> _Extracted material_:
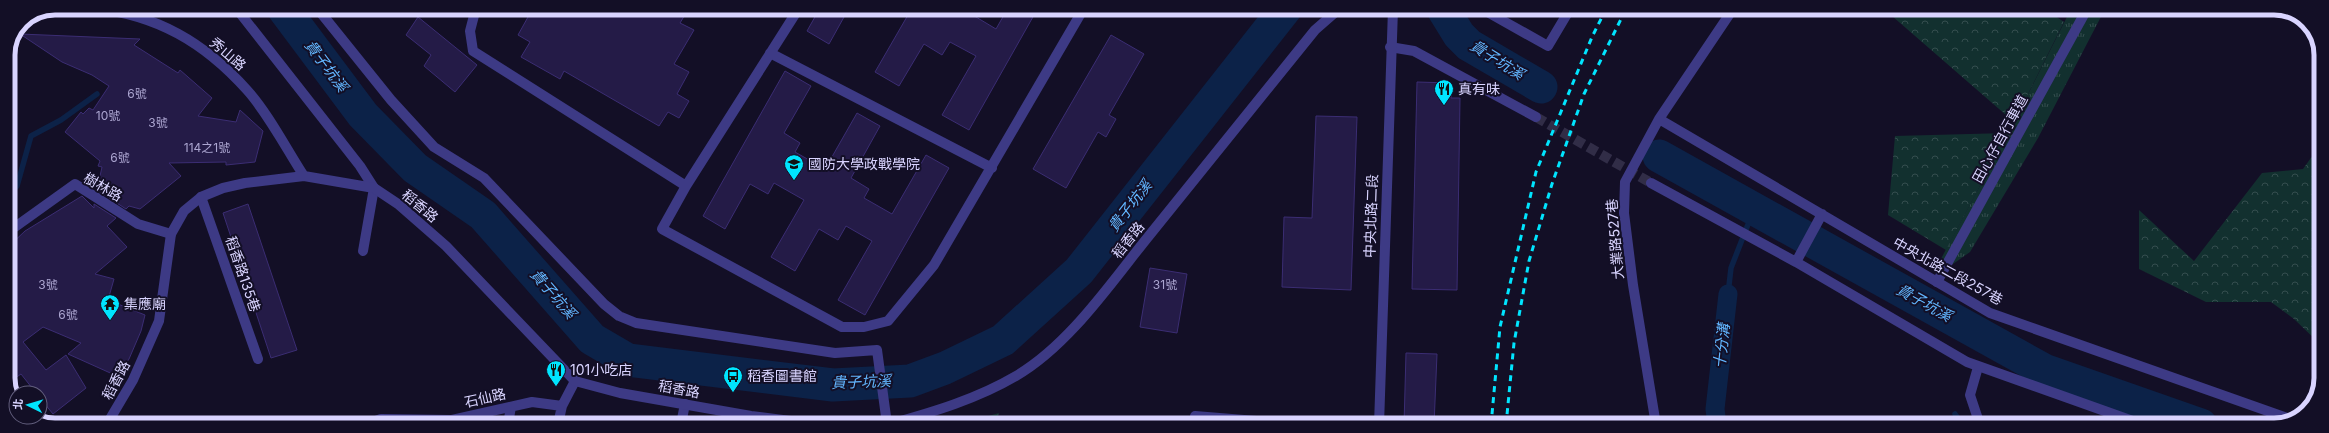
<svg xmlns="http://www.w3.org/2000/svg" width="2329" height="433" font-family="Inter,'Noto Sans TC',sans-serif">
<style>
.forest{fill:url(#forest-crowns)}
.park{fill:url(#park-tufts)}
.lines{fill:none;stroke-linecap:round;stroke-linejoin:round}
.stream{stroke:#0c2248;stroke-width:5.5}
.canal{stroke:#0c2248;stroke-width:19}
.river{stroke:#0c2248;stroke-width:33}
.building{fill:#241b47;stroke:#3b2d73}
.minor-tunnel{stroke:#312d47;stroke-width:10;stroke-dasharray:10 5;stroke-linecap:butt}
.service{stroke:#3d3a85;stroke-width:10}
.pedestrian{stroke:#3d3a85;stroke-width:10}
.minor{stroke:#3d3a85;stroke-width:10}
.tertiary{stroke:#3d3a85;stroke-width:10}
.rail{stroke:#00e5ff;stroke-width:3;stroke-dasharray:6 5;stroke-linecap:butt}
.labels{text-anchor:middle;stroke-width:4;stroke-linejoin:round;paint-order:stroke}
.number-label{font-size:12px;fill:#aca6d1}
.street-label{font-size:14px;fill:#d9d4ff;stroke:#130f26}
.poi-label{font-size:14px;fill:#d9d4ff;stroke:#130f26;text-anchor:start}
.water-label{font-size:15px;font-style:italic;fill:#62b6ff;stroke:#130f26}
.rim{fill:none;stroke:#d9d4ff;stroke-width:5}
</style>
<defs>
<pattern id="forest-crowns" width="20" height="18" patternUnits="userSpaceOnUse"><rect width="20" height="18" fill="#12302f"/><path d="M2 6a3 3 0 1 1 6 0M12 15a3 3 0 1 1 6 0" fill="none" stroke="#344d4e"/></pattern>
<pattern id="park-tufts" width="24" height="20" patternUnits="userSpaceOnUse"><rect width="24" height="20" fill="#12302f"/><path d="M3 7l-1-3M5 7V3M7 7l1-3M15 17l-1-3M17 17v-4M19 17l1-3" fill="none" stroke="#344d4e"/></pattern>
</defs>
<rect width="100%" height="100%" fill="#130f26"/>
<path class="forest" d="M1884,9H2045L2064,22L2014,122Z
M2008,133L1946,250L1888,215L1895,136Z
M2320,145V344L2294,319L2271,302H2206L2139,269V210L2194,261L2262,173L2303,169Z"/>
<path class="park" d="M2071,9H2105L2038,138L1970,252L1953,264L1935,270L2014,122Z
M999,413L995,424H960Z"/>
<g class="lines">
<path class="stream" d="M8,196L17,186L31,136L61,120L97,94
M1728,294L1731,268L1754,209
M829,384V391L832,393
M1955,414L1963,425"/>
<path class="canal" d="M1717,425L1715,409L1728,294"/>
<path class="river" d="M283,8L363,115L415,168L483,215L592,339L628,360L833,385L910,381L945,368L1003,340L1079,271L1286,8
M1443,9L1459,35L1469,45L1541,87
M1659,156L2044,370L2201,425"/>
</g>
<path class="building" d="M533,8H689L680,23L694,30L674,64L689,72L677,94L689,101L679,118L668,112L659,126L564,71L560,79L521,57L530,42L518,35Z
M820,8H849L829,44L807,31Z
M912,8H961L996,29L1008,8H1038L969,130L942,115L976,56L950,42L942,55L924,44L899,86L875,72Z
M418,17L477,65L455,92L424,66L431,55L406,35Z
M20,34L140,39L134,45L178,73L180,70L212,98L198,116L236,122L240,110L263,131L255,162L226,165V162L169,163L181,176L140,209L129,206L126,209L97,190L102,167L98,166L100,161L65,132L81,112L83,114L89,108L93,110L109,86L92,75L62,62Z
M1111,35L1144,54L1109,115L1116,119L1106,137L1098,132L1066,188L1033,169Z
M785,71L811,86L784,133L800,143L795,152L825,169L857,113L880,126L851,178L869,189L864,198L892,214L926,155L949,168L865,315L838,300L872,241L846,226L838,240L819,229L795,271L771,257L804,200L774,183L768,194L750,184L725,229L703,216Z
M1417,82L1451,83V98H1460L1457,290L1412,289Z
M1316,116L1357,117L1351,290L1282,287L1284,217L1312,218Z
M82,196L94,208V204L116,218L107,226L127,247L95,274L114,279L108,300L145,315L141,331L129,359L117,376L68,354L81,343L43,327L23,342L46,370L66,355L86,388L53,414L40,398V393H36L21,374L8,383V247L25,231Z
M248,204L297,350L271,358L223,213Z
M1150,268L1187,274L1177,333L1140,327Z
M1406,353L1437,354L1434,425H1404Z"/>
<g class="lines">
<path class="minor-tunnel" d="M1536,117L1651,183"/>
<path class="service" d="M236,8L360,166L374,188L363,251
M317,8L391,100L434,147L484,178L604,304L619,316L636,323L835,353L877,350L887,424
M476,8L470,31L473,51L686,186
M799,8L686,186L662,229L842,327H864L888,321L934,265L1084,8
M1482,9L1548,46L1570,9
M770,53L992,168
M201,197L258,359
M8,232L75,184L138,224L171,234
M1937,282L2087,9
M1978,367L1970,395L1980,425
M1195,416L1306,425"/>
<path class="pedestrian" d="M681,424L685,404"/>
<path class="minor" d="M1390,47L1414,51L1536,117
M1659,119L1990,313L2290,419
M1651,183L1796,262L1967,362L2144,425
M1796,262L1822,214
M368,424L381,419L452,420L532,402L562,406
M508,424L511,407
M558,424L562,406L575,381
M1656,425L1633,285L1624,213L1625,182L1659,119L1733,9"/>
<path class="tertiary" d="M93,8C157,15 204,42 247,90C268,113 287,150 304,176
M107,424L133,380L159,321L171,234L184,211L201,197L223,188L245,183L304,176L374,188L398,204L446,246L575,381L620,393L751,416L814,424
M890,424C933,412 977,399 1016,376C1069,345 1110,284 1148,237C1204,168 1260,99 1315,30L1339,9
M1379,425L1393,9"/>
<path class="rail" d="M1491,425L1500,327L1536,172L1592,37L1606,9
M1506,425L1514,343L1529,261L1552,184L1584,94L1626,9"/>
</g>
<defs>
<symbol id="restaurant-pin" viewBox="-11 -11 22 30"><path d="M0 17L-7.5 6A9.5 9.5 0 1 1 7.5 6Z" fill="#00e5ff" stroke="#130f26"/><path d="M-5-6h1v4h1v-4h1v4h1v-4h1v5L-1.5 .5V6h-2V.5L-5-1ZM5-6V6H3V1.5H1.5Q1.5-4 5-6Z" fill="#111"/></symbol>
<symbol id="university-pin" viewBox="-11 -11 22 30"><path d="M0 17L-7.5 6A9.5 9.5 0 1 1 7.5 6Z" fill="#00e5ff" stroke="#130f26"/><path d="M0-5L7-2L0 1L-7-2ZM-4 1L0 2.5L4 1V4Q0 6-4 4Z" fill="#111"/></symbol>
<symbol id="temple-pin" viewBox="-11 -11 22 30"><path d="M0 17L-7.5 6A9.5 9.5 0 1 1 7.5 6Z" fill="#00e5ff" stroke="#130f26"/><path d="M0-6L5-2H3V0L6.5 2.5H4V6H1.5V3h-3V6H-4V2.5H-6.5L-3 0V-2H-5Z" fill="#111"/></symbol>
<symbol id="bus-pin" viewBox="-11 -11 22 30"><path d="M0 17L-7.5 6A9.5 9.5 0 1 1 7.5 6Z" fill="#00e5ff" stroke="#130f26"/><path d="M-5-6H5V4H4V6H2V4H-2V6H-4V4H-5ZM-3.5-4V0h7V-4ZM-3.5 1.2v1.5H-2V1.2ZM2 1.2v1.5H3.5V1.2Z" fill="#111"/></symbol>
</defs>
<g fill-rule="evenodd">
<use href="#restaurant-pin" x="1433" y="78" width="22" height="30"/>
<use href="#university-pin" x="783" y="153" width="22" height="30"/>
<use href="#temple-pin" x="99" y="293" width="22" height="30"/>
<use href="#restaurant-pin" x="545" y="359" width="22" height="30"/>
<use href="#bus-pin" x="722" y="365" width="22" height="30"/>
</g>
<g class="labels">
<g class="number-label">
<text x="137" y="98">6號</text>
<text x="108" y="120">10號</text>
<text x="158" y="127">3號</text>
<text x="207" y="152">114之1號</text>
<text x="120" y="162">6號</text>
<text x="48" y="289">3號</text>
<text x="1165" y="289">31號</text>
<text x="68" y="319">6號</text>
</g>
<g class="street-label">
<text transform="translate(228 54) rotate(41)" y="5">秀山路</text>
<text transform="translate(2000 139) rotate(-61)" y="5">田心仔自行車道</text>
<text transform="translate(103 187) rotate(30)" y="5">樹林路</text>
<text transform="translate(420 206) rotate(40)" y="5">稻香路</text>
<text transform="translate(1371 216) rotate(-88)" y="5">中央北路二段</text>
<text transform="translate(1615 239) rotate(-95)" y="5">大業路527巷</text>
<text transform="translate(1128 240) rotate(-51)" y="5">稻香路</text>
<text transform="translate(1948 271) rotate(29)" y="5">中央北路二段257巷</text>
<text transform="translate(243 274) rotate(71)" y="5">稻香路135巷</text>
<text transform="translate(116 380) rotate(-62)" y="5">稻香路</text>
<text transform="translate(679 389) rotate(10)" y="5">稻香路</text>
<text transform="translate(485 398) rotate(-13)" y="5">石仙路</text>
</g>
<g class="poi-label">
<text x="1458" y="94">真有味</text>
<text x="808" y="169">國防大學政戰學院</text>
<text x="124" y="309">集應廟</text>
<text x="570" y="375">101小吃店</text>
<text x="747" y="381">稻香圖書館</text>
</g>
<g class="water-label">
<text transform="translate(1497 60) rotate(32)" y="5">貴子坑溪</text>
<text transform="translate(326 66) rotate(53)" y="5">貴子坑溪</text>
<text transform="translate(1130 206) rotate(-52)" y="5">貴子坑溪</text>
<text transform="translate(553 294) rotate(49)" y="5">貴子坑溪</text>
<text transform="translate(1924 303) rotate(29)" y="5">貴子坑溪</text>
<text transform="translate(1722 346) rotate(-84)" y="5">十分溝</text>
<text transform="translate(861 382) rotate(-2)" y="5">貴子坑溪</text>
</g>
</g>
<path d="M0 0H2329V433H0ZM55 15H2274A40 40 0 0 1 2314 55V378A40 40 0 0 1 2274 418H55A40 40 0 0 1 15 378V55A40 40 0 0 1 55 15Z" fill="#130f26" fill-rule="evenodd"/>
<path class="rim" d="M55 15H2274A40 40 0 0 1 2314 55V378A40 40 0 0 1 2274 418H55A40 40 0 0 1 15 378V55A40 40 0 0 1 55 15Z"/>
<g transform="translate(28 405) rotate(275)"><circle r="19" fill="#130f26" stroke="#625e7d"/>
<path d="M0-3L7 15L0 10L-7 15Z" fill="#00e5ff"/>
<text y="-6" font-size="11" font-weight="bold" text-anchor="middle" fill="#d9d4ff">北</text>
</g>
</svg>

> _Work instruction_:
Reply with an exact copy of the lines running from the one containing "0H2329V433H0ZM55 15H2274A40 40" through the end of the entries above, both ends included.

> _Response for this exercise_:
<path d="M0 0H2329V433H0ZM55 15H2274A40 40 0 0 1 2314 55V378A40 40 0 0 1 2274 418H55A40 40 0 0 1 15 378V55A40 40 0 0 1 55 15Z" fill="#130f26" fill-rule="evenodd"/>
<path class="rim" d="M55 15H2274A40 40 0 0 1 2314 55V378A40 40 0 0 1 2274 418H55A40 40 0 0 1 15 378V55A40 40 0 0 1 55 15Z"/>
<g transform="translate(28 405) rotate(275)"><circle r="19" fill="#130f26" stroke="#625e7d"/>
<path d="M0-3L7 15L0 10L-7 15Z" fill="#00e5ff"/>
<text y="-6" font-size="11" font-weight="bold" text-anchor="middle" fill="#d9d4ff">北</text>
</g>
</svg>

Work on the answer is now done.